01. Amokinus
02. Eternal Erode
03. Soar
04. Ascent
05. Freefall
06. Unilluminate
07. Illuminate
08. Act Of Solace
09. Red Canvas
10. Unbound In Time
11. Waterdrops
Spielzeit: 41:03 min – Genre: Progressive Metal – Label: Frontiers Records – VÖ: 21.08.2026 – Page: www.facebook.com/oddland
Zwischen Power Metal und Death Metal hat sich in Finnland in den letzten Jahren eine Metalband an die Oberfläche gekämpft, die nun wirklich in keines der beiden klassischen Finnland-Metalgenres passen möchte. Um ODDLAND geht’s, die nun mit ihrem vierten Album „Unilluminate To Illuminate“ am Start sind, das der Silbe „Odd“ (seltsam) im Bandnamen vollkommen gerecht wird.
Los geht es schon damit, dass 41 Minuten Spieldauer bei anderen Progressive-Bands gerade mal für Intro und ersten Song reichen, ODDLAND darin aber gleich 11 Songs unterbringen, von denen der längste keine sechs Minuten lang ist. Aber warum nicht, wenn es funktioniert?
Und dann ist da die Musik an sich. Das Intro „Amokinus“ beginnt mit Atmo-Sounds und elektronischen Klängen, holt dann noch eine Percussion-Fraktion an Bord und erreicht dann sein volles Maß an Fettheit mit… Moment, sind das Saxophone?

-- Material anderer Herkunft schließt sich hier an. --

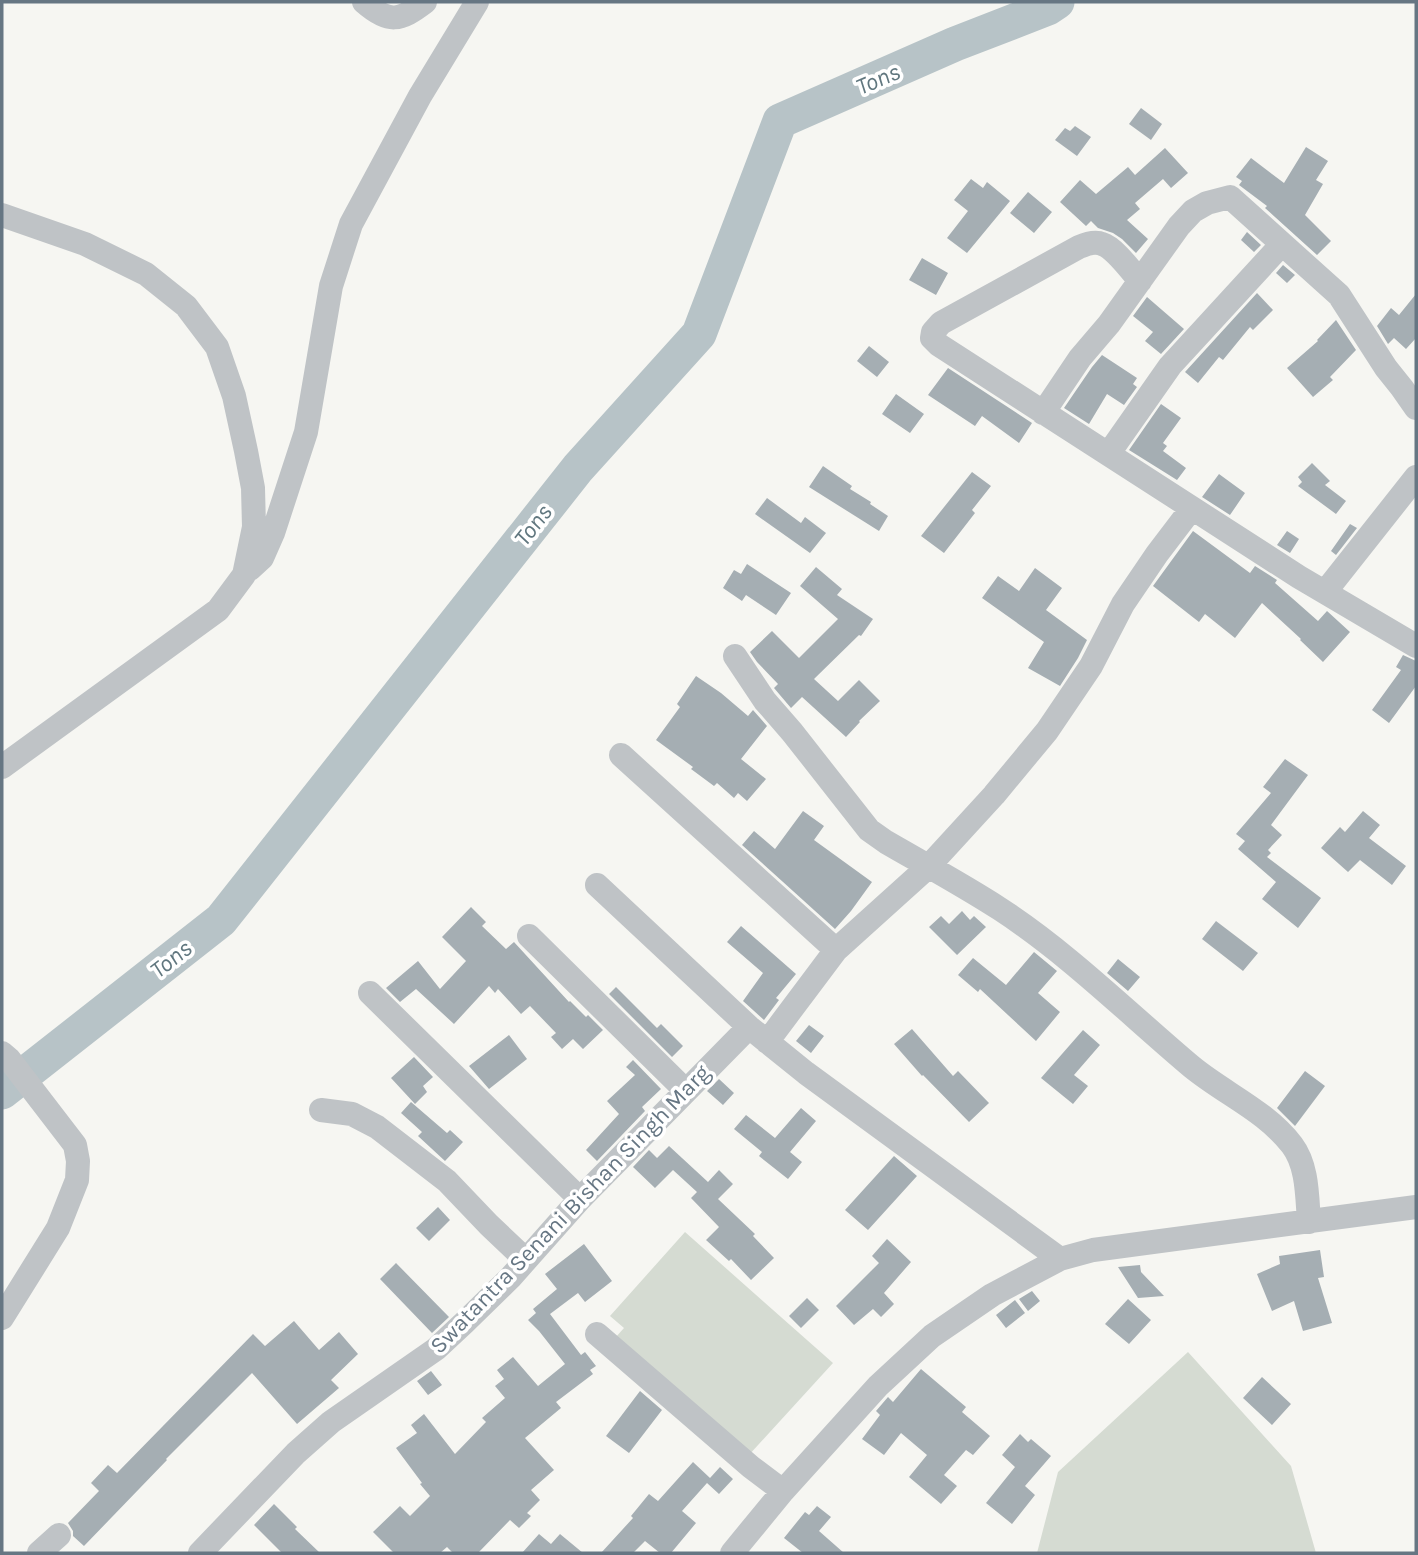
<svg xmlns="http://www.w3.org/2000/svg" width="1418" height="1555" viewBox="0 0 1418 1555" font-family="Karla,sans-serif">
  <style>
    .green { fill: #d5dbd2 }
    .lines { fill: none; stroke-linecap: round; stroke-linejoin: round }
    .river { stroke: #b7c3c7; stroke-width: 35 }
    .building { fill: #a5aeb3 }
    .minor { stroke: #bfc3c6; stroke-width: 24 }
    .labels { text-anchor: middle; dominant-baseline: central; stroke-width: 7; stroke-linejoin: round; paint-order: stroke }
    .street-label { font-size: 23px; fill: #667683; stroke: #fff }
    .water-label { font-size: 24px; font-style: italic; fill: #61777f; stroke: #fff }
  </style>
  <rect width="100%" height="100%" fill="#f6f6f2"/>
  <!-- green -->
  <path class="green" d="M685,1232L833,1363L748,1456L615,1338L624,1328L610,1316Z
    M1188,1352L1291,1466L1316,1553H1037L1058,1472Z"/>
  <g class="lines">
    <!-- river -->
    <path class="river" d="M2,1092L221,920L578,468L699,334L780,121L955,44L1048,8L1057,2"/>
  </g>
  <!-- building -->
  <path class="building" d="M1141,108L1162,124L1151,140L1129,124Z
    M1075,126L1091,137L1077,156L1055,140L1065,128L1070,131Z
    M1306,147L1328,161L1316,180L1323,184L1305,215L1331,241L1317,255L1265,208L1267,206L1239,185L1242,181L1236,177L1251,158L1284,183Z
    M1165,148L1188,173L1171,188L1163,179L1135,203L1140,209L1127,220L1148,239L1136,253L1122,239L1113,233L1098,228L1091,221L1086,226L1060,202L1080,180L1096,194L1128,167L1135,175Z
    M971,179L983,188L987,182L1010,201L967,253L947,238L968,211L954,200Z
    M1028,192L1052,212L1034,233L1010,213Z
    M1247,232L1261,245L1254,252L1241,240Z
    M922,258L948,273L936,295L909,280Z
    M1283,265L1295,275L1287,283L1276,273Z
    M1257,293L1273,310L1253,330L1250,327L1223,360L1219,357L1198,383L1185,372Z
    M1416,294V338L1406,349L1394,338L1388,344L1377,326L1391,308L1399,315Z
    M1147,297L1184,329L1161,354L1145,341L1153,332L1133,316Z
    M1336,320L1356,350L1330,377L1333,380L1313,397L1287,368L1318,341L1317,340Z
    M869,346L889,362L877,377L857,361Z
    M1102,355L1137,378L1133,384L1137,387L1124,405L1107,394L1089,424L1064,408L1092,367Z
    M948,368L1032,423L1019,443L982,416L975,426L928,395Z
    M896,394L924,414L910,433L882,414Z
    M1161,404L1181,418L1163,443L1167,446L1163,451L1186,468L1177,480L1129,450Z
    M1312,463L1330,481L1325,485L1346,501L1336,514L1298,486L1302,482L1298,477Z
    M823,466L852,486L850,489L871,502L870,504L888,516L879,531L809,487Z
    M972,472L991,486L972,510L975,513L944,553L921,536Z
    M1219,474L1245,493L1230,515L1202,497Z
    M767,498L801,523L805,517L826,533L810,553L755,514Z
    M1350,524L1357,528L1336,555L1331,551Z
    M1193,531L1250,573L1255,566L1277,580L1275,583L1318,621L1327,611L1350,632L1323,662L1300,640L1301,639L1262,603L1235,638L1205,614L1199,622L1153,586Z
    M1287,531L1299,539L1290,553L1277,545Z
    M747,564L791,593L776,615L746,595L742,601L723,588L734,570L741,574Z
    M816,567L842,589L837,595L873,619L861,636L859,635L814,679L838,701L859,680L880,701L859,721L860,722L846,737L802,697L791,708L774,688L778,684L757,662L750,652L772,631L799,658L838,619L800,586Z
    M1035,568L1062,588L1046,610L1087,640L1078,658L1060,686L1028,668L1044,642L982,598L998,576L1019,591Z
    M1403,655L1416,661V686L1389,723L1372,710L1401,670L1396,667Z
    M696,676L721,693L748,716L753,710L767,726L741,759L766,779L747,801L738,793L734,798L717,783L714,786L691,769L693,767L656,740L680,707L677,704Z
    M1285,759L1308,775L1271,825L1282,835L1268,850L1271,853L1267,857L1321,898L1298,928L1262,899L1276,882L1238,849L1245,841L1236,834L1271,793L1263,787Z
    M803,811L824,826L814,840L872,882L851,911L835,929L742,845L754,831L775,849Z
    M1363,811L1380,825L1369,838L1406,866L1392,885L1360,860L1348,872L1321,848L1340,827L1345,832Z
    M471,907L486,922L482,926L506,949L514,942L569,1002L570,1001L586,1017L588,1015L603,1030L583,1049L573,1039L562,1049L551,1037L556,1033L530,1006L521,1014L498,989L495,993L489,986L454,1024L416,989L400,1002L386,988L418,961L440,989L466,961L442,937Z
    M962,911L970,920L974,916L986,927L957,955L929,927L941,916L949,924Z
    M1216,921L1258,953L1243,971L1202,939Z
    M741,926L796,974L776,998L779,1000L764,1020L743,1001L763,973L727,942Z
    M1034,952L1057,971L1038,993L1060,1012L1036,1041L980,989L978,992L958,975L973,958L1006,985Z
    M1118,959L1140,977L1128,991L1107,973Z
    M616,987L657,1028L661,1024L683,1046L672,1057L609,994Z
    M809,1025L824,1036L811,1053L796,1041Z
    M912,1029L953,1076L958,1071L989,1103L969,1122L923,1075L922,1076L894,1044Z
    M1083,1030L1100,1045L1074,1075L1088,1086L1073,1104L1041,1078Z
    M509,1035L527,1059L489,1089L469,1066Z
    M414,1057L433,1077L423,1086L427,1092L415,1104L391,1078Z
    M633,1060L661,1089L642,1107L645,1111L597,1161L586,1150L619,1114L607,1101L635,1075L626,1067Z
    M1305,1071L1325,1086L1295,1126L1277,1108Z
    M719,1079L734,1093L723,1105L707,1091Z
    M411,1102L447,1133L450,1130L463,1142L445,1161L418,1136L422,1132L401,1113Z
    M801,1108L816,1121L790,1152L802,1162L788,1179L759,1156L762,1152L734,1129L746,1115L775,1138Z
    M669,1146L708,1182L719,1170L733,1184L718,1199L755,1234L753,1236L774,1258L751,1280L731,1259L729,1261L706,1240L719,1227L691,1198L697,1192L673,1170L655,1188L633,1167L649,1150L657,1158Z
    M894,1156L917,1176L868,1230L845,1210Z
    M438,1207L450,1220L429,1241L416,1228Z
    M887,1239L911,1262L884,1293L894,1304L881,1317L873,1309L854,1325L836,1306L879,1263L872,1256Z
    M584,1244L612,1281L585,1302L578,1293L550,1314L581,1355L585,1352L596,1366L590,1370L593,1374L556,1402L561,1408L525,1438L554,1470L531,1490L540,1500L527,1513L531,1516L519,1528L510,1520L478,1553H453L447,1547L440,1553H394L373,1532L400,1506L410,1516L430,1496L420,1484L422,1483L396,1448L417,1433L411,1425L424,1414L455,1454L486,1422L482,1418L505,1398L495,1386L504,1379L497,1370L513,1357L538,1386L565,1364L539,1331L528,1320L536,1313L533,1309L557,1289L545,1274Z
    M1320,1250L1324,1277L1318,1278L1332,1323L1303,1331L1294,1301L1272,1311L1257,1274L1280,1264L1279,1256Z
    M396,1263L449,1317L432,1333L380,1279Z
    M1140,1265L1141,1272L1164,1296L1138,1298L1118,1267Z
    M1032,1291L1040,1301L1028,1311L1019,1299Z
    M807,1298L819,1310L801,1328L789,1316Z
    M1128,1299L1151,1320L1129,1344L1105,1324Z
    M1015,1300L1025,1313L1006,1328L996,1315Z
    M294,1321L319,1350L339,1332L358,1354L331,1380L339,1388L297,1424L252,1373L166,1459L167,1460L84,1546L73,1536V1531L68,1523L99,1491L91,1483L108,1465L117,1473L253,1334L265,1346Z
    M921,1369L966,1407L962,1412L990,1436L973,1455L966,1450L944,1475L957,1486L941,1504L909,1477L927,1455L901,1433L884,1455L862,1439L880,1415L876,1411L888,1397L893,1402Z
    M431,1371L442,1385L428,1395L417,1381Z
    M1262,1377L1291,1404L1272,1425L1243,1398Z
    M640,1391L662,1410L629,1453L606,1436Z
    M1020,1434L1028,1442L1031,1439L1051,1456L1025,1486L1035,1495L1012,1524L986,1503L1015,1467L1002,1455Z
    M693,1462L710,1478L720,1467L733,1479L719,1494L707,1483L682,1511L696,1523L671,1553H660L645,1541L633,1553H601L633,1518L631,1516L649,1494L658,1501Z
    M274,1504L297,1527L295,1529L320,1553H282L254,1525Z
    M817,1506L831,1517L819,1531L844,1553H803L784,1538L805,1512L809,1515Z
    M539,1534L551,1544L560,1534L583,1553H522Z"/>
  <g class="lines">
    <!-- minor -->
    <path class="minor" d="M364,2C389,24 400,21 425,2
      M2,215L85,244L146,274L186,306L217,347L234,396L246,451L253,488L254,527L244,575L218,610L2,767
      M1140,281C1131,271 1115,248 1102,244C1095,241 1086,244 1079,247L941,323L933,332L932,338L939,345L1299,577L1416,646
      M1043,413L1080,358L1109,324L1179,226L1193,211L1207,203L1230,197L1339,295L1386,368L1402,388L1416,408
      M1109,453L1170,366L1282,244
      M250,569L262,558L273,533L306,432L331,286L351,224L420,96L477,2
      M1325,592L1416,477
      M735,656L765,701L792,732L869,830L886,842C924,864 963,885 1000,909C1069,954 1129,1014 1192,1067C1225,1094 1266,1111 1292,1145C1308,1166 1307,1197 1309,1222
      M621,755L836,950
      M597,885L749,1027L806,1073L1060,1259
      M529,936L686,1091
      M370,993L580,1199
      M767,1042L836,950L928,867L994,795L1047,731L1091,666L1123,604L1157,554L1192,508
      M2,1053L9,1059L75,1145L78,1161L77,1180L58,1228L2,1318
      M321,1110L352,1114L377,1127L447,1181L489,1225L526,1260
      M597,1334L751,1467L783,1491
      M39,1553L59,1535
      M200,1553L296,1453L331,1422L436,1349L465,1322L510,1278L580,1199L749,1027
      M732,1553L783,1491L878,1386L932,1336L992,1295L1060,1259L1093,1250L1416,1207"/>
  </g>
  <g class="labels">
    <!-- street labels -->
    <g class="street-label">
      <text transform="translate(570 1209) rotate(-46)">Swatantra Senani Bishan Singh Marg</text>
    </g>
    <!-- water labels -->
    <g class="water-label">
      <text transform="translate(878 79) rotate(-23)">Tons</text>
      <text transform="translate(533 525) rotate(-52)">Tons</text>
      <text transform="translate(171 959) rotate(-38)">Tons</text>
    </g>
  </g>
  <!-- border -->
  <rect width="1418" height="1555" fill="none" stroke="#667683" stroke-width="7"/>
</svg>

Ja, meine Freunde, es sind Saxophone, und zwar nicht zu knapp und auch nicht zum letzten Mal auf „Unilluminate To Illuminate“. Diese Saxophone fügen sich gut in einen Gesamtsound ein, der im mindesten speziell ist, aber irgendwie doch Sinn ergibt. Der Bass ist asozial, die Gitarrensounds unkonventionell, die Snare eine Tonne. Dazu kommen Synths, oft mit definierten kürzeren Sounds, abgedämpftes Klavier, akustische Gitarren, Streicher, Growls und Klargesang, viel Percussion neben den Drums, Chor und, und, und.

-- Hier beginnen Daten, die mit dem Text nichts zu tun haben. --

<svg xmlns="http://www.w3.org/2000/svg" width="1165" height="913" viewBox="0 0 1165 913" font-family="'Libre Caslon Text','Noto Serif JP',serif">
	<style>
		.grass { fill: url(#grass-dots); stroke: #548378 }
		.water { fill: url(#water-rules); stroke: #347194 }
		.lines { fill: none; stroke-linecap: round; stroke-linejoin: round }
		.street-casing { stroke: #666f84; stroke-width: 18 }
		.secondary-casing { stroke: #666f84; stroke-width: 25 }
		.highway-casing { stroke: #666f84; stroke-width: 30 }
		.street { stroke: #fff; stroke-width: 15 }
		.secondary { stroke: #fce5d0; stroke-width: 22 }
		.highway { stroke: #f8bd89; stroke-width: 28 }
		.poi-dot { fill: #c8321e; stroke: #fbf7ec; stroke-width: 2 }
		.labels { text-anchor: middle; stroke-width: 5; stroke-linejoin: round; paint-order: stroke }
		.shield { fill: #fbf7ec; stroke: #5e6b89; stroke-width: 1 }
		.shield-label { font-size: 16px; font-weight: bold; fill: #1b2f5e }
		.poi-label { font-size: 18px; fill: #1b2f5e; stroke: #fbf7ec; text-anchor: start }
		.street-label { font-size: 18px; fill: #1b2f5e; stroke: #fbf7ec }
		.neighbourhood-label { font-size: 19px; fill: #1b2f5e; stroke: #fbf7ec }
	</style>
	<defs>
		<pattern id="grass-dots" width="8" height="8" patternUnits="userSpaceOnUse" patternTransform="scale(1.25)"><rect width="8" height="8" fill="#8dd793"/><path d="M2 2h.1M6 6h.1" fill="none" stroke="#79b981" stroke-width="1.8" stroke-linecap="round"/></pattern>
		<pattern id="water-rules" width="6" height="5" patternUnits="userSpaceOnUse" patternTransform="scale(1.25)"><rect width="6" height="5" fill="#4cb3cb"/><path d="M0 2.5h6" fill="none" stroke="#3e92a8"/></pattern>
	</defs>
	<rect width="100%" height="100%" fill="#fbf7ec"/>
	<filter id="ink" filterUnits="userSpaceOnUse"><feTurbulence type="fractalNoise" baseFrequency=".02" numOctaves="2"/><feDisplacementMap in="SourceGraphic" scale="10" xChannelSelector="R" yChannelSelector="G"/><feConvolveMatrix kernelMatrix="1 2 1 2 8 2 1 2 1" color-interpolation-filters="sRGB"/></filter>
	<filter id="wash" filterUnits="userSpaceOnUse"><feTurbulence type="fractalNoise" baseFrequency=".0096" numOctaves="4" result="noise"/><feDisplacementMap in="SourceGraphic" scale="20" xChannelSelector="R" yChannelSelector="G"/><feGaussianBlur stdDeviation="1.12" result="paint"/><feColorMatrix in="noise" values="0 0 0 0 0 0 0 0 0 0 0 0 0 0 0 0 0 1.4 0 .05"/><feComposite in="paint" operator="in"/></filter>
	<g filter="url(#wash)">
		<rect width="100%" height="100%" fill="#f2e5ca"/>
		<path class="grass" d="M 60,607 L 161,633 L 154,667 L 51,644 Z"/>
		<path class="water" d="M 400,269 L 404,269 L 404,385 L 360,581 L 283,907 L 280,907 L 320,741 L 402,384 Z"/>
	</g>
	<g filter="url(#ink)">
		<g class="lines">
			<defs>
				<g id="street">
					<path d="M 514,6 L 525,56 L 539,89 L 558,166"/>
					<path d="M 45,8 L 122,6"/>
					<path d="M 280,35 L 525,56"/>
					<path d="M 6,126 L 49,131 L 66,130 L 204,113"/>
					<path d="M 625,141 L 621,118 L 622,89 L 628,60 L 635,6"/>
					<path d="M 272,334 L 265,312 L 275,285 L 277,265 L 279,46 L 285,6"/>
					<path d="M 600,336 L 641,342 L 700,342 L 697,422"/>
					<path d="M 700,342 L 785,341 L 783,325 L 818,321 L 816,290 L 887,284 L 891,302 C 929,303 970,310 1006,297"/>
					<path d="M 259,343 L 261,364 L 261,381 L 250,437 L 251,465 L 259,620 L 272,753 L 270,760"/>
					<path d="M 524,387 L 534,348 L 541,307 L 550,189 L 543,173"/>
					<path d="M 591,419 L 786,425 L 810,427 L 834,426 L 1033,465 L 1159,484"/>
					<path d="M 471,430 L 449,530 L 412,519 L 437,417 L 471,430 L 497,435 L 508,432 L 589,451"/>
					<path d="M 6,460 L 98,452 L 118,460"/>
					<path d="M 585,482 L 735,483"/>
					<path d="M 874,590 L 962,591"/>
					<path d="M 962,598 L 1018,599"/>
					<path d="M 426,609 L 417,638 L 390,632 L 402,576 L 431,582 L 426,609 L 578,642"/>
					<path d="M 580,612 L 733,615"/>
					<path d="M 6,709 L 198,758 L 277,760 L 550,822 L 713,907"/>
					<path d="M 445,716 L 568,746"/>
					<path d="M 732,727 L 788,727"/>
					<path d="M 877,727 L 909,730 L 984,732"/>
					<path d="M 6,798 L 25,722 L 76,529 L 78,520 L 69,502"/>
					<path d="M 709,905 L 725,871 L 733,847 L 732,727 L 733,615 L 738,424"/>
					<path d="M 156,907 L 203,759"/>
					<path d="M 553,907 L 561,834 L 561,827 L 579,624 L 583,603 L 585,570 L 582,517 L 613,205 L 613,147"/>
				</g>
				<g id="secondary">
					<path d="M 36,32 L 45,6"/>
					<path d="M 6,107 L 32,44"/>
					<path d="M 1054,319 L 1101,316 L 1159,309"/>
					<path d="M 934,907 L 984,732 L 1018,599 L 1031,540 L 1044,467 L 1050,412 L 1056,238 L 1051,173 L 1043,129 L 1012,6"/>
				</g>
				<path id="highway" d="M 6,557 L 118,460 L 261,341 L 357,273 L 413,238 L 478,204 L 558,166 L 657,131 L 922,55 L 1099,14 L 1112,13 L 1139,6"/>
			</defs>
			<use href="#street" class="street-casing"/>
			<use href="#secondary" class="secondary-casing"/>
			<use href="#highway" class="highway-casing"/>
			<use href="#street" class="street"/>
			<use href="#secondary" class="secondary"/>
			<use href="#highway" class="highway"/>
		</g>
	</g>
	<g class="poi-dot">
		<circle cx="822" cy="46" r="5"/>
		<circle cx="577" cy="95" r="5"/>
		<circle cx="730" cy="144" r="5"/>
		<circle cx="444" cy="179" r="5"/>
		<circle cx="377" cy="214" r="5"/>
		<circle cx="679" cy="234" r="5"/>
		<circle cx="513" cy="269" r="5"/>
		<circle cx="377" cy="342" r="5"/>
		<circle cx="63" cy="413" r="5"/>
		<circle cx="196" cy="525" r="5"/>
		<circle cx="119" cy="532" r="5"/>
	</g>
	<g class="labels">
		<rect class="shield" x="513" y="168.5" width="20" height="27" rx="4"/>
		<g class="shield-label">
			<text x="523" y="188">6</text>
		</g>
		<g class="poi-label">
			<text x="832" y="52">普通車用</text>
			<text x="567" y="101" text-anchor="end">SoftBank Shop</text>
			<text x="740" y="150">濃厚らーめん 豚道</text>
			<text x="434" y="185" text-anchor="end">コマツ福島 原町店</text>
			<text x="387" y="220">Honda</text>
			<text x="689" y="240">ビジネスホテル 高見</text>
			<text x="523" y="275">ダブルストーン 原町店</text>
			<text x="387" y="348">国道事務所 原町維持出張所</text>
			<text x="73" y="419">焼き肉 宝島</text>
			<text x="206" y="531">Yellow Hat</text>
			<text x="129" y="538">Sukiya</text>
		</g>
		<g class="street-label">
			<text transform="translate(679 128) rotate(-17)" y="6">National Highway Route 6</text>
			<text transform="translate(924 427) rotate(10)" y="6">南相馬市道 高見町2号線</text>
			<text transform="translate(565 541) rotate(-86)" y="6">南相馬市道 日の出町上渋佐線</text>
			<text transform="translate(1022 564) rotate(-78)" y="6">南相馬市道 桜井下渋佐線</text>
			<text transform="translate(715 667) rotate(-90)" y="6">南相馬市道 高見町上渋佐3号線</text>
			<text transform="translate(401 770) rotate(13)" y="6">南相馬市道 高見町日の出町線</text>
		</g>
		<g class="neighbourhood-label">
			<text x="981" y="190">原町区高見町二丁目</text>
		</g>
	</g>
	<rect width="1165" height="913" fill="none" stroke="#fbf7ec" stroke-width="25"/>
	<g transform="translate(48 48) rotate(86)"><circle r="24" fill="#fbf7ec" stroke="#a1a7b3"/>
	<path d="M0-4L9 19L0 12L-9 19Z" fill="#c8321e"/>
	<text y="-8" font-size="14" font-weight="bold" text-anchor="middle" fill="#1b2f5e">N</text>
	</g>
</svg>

All das packt man dann in eine druckvolle Produktion ohne relevante Mängel, stolpert damit durch komische Taktarten, auf-die-Fresse- und In-Dein-Herz-Parts, getragene Refrains, kleine Zwischenspiele unter drei Minuten und seltsame Melodieführungen. Und irgendwie schafft man damit einen recht eigenen Progressive-Stil, der insbesondere durch besagte Saxophone und die rhythmischen Percussionselemente entsteht, zu denen man je nach Part auch die Synths und im Endeffekt den Rest der Band zählen kann.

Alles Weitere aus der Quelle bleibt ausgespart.